McKenna started his presentation by saying that hiking and “R&R” are the two of the biggest draws to the Adirondacks.
And when those visitors get to the Adirondacks what needs to be in place is a “critical mass of businesses that are necessary for visitors to have a good time.
“That's lodging, retail and restaurants and that’ s the area you are gonna see organizations like ours focus on more and more.
“Successful tourism today is not about marketing -- marketing is almost done by the individual now in many cases -- it's really about a mixture of marketing and destination management. The reputation of your destination is what's gonna drive your future visitors”.
“You can't have marketing if there is nothing there for people to spend their money on. The reality is that the destination experience through social (media) and everything else is gonna drive your new visitors.
McKenna said for “successful tourism“, it has to work for both visitors and residents.
“You need businesses, you need hubs. Tourism must work for residents. Tourism is done in our region for the benefit of the communities, number one , number two it’s for the visitor experience, but if we don't gain economically from it, and make our quality of life better for residents, there is really no reason to do it, so what you have to understand is we do it for residents first”.
“What we found in some of these communities we worked in, and maybe Schroon Lake is a great example, is that the facilities that residents need are the same facilities that visitors need”.
In contrast McKenna used the example of the town of Newcomb, where Governor Cuomo recently said the state was going to buy new fixed prime property for the economic benefit for the regions around it.
“Well, we could bring 1,000 people there to Newcomb, but there's no economic gain right now because there are no business there right now to spend money on. The residents have to drive to Glens Falls for groceries, there's no pharmacy there, so what we are saying is you can utilize tourism in the best manor, but if you use it as a driver to drive demand to communities -- so residents can have facilities -- that's really the cycle we are talking about more and more. Successful tourism is sustainable tourism for the benefit of the community.
Schroon Laker later asked McKenna to expand on why Schroon Lake is a good example of a town where facilities benefit both residents and tourists.
He said that visitors can help Main Street Schroon have new (and current) restaurants open all year long, more retail and more cultural activities.

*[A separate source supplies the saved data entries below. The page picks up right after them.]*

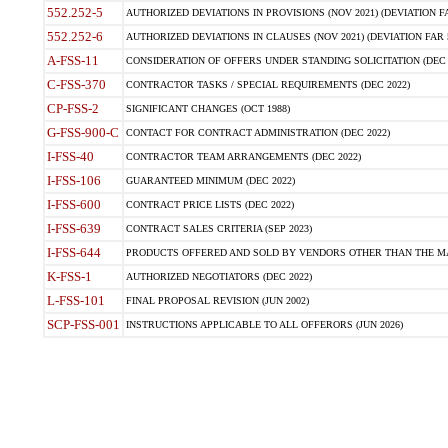
552.252-5
AUTHORIZED DEVIATIONS IN PROVISIONS (NOV 2021) (DEVIATION FAR
552.252-6
AUTHORIZED DEVIATIONS IN CLAUSES (NOV 2021) (DEVIATION FAR 5
A-FSS-11
CONSIDERATION OF OFFERS UNDER STANDING SOLICITATION (DEC 
C-FSS-370
CONTRACTOR TASKS / SPECIAL REQUIREMENTS (DEC 2022)
CP-FSS-2
SIGNIFICANT CHANGES (OCT 1988)
G-FSS-900-C
CONTACT FOR CONTRACT ADMINISTRATION (DEC 2022)
I-FSS-40
CONTRACTOR TEAM ARRANGEMENTS (DEC 2022)
I-FSS-106
GUARANTEED MINIMUM (DEC 2022)
I-FSS-600
CONTRACT PRICE LISTS (DEC 2022)
I-FSS-639
CONTRACT SALES CRITERIA (SEP 2023)
I-FSS-644
PRODUCTS OFFERED AND SOLD BY VENDORS OTHER THAN THE MA
K-FSS-1
AUTHORIZED NEGOTIATORS (DEC 2022)
L-FSS-101
FINAL PROPOSAL REVISION (JUN 2002)
SCP-FSS-001
INSTRUCTIONS APPLICABLE TO ALL OFFERORS (JUN 2026)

“The population (year round 1800) isn’t large enough to drive that activity, so what you’ve got to do is use tourism (20,000 plus summer residents) as a means to drive the demand, so those business will be successful. That’s what we are talking about.

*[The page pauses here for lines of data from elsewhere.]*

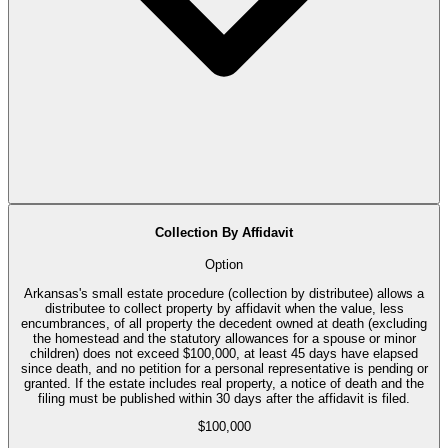
Collection By Affidavit
Option
Arkansas's small estate procedure (collection by distributee) allows a
distributee to collect property by affidavit when the value, less
encumbrances, of all property the decedent owned at death (excluding
the homestead and the statutory allowances for a spouse or minor
children) does not exceed $100,000, at least 45 days have elapsed
since death, and no petition for a personal representative is pending or
granted. If the estate includes real property, a notice of death and the
filing must be published within 30 days after the affidavit is filed.
$100,000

“I think Schroon Lake is in a good position right now with what’s going on in the Woods Inn, (The Inn on Schroon Lake) and what’s potentially going on with the other property (A motel development backed by a group of local investors which would be visible from the Northway)

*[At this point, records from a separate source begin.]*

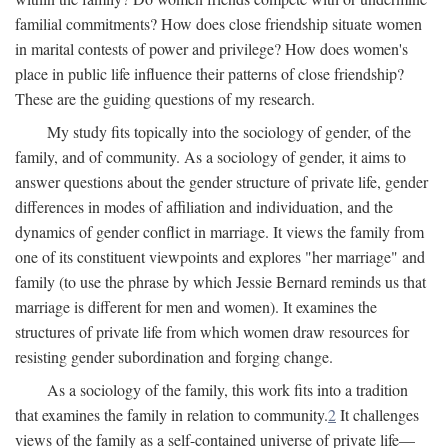
familial commitments? How does close friendship situate women
in marital contests of power and privilege? How does women's
place in public life influence their patterns of close friendship?
These are the guiding questions of my research.
My study fits topically into the sociology of gender, of the
family, and of community. As a sociology of gender, it aims to
answer questions about the gender structure of private life, gender
differences in modes of affiliation and individuation, and the
dynamics of gender conflict in marriage. It views the family from
one of its constituent viewpoints and explores "her marriage" and
family (to use the phrase by which Jessie Bernard reminds us that
marriage is different for men and women). It examines the
structures of private life from which women draw resources for
resisting gender subordination and forging change.
As a sociology of the family, this work fits into a tradition
that examines the family in relation to community.
2
It challenges
views of the family as a self-contained universe of private life—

“Rooms are the backbone of turning that around. Schroon Lake is also fortunate to have Word Of Life that drives some (visitors), but to get that Main Street hopping on a year round basis you need more businesses. For them to survive you need more visitors, once that happens the residents can also enjoy those businesses”.
McKenna said Schroon Lake was blessed with an amazing array of activities, singling out the music and arts scene and giving a special mention to the Seagle Music Colony.
“Oh my God, that’s a cool asset so that’s another thing that goes along with it (successful tourism).